Over the Influence and Perrotin are honored to present “ERRÓ”, a survey of paintings and collages made between 1960 and 2018 by the seminal European artist.
Erró (born Gudmunder Gudmundsson) is known for his densely composed alkyd paintings that synthesize heterogeneous graphic imagery, appropriated from sources ranging from comic strip characters to political cartoons, from Socialist Realist propaganda to commercial sign painting. While Erró’s oeuvre is grounded in his experiments with collage, at an early stage in his career he began transforming his paper collages into skillfully rendered paintings.
Born in Iceland in 1932, Erró moved to Paris in 1958, where he associated with Surrealists including Roberto Matta (with whom he often collaborated) and Victor Brauner. He did not identify as a Surrealist, however, instead developing a practice of collagist appropriation that represented and critiqued Capitalist consumer culture.
He was especially drawn to American Pop art, which he encountered firsthand at Galerie Ileana Sonnabend where the work of John Chamberlain, James Rosenquist, Claes Oldenburg and Andy Warhol was introduced to European audiences. After a trip to New York in 1963, Erró’s work was galvanized by a sharpened focus on the images and signs of American consumerism; he later described the experience as “a kick in the ass”. From supermarkets, bookstores, fast food outlets and magazine stands, he compiled a vast trove of printed material that would shape his art in the ensuing
In the same period, Erró often quoted from other canonical artists, most notably Pablo Picasso but also Van Gogh, Frida Kahlo, Fernand Léger and Jean Auguste Dominique Ingres (as in the collage On Venus La Concubine de Lénine, 1973, included in this exhibition). By conflating Picasso’s Cubist portraits – as, for example, in Grille Fléchée, 2013 – with animal cartoon characters, he both subverts the status of the great master painter and elevates the commercial cartoonist.
In Paris in the 1960s, he became associated with the Narrative Figuration group that included Bernard Rancillac and Hervé Telemaque, and more broadly with European iterations of Pop. Erró has always resisted and transcended labels and movements, consistently pursuing his own thematic and conceptual agendas and developing his distinctive aesthetic.

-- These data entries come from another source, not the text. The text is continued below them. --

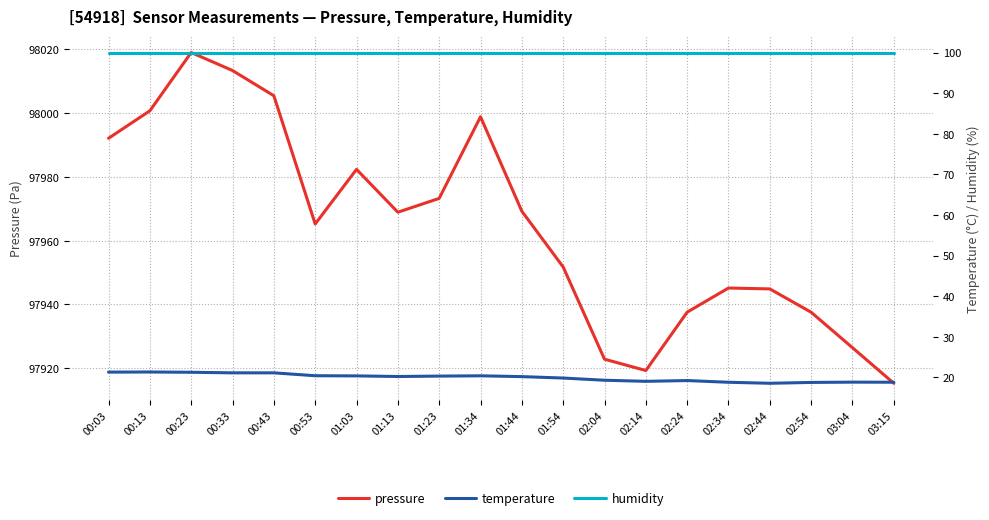

True or false: pressure and temperature cross at least once.

False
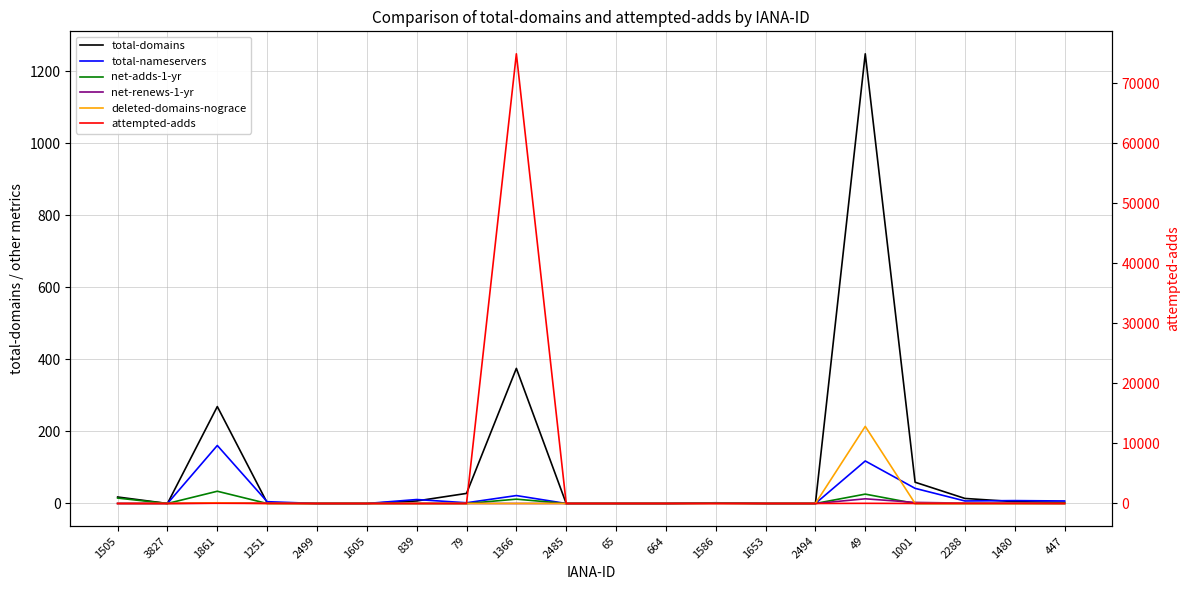

At which label is attempted-adds closest to 37473?

1861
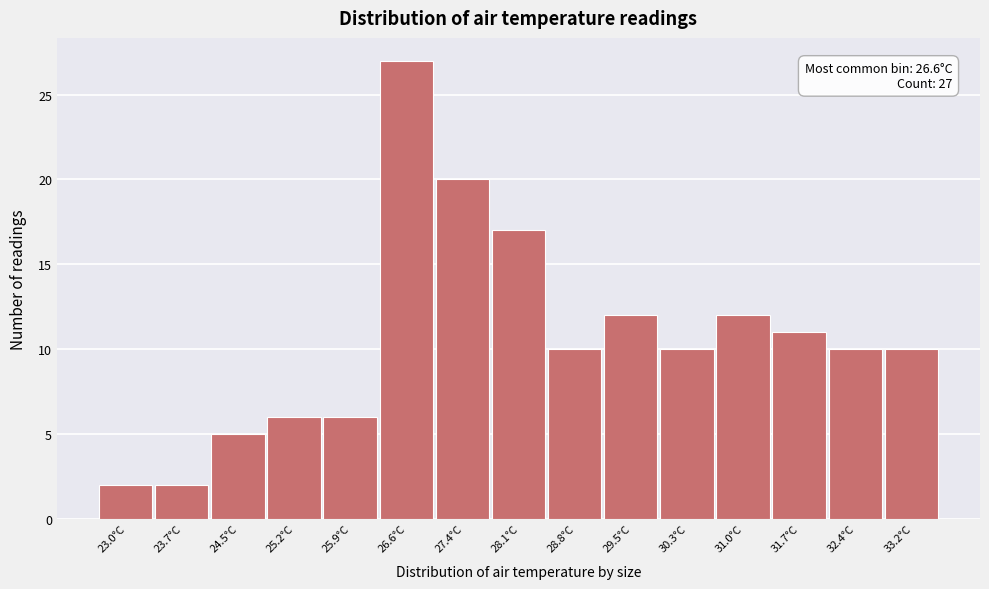

Reading left to right, extract all data points from this chart.

2	2	5	6	6	27	20	17	10	12	10	12	11	10	10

While Erró’s socially critical position is always evident in his intense and often disturbing compositions, he never espouses didactic politics or narrative messaging in his work. Instead, his approach harks back to his roots in Surrealism and Dada, in which combinations of source images come together intuitively, often with unexpected resonances. Erró has said: Generally speaking, before setting my images down on the canvas, I build the box
that is going to contain them while leaving them enough freedom so that they might act and operate upon one another. […] I must, at every moment, be imagining a structure with the dynamic of a city in cross-section and with the complexity of a labyrinth.